Global Climate Change: USFWS Coastal Researchby Janet R. Keough, Natl Wetlands Research Cent, Slidell, United States,
Thomas W. Doyle, Natl Wetlands Research Cent, Slidell, United States,
Robert E. Stewart, Jr., Natl Wetlands Research Cent, Slidell, United States,
Document Type: Proceeding Paper
Part of: Coastal Zone '91
Scenarios of global climate change are still ambiguous; however, increasing sea level and atmospheric carbon dioxide (CO2) concentrations seem certain, although rates of change are still being debated. Predictions for other aspects of climate change, such as temperature, tropical storm frequency and intensity, and precipitation, are still in debate, and all predictions for local (e.g., watershed) or regional effects are far from being useful for site-specific planning.

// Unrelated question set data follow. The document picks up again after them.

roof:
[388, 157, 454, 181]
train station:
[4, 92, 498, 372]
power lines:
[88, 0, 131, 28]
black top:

While recognizing the weakness of current climate models, especially at regional and local scales, the U.S. Fish and Wildlife Service, in fulfilling its mandate for wildlife habitat protection and maintenance, advocates understanding the processes involved and forecasting potential changes. Because coastal wetlands constitute critical habitat for a significant portion of fish and wildlife under the Service's conservation charge, the Service's National Wetlands Research Center will study some of the most vulnerable coastal habitats of the Southern United States, namely coastal emergent marshes, submerged aquatic vegetation, forested wetlands, and communities of benthic invertebrates. Studies will include developing landscape-level data bases on National Wildlife Refuge wetland complexes along the coasts of the south Atlantic and Gulf of Mexico. Comparisons will be made between accreting and subsiding coastal marshes. Greenhouse and mesocosm experiments will be conducted on key species from each habitat type to determine their responses to elevated inorganic carbon, salinity, temperature, and ultraviolet radiation.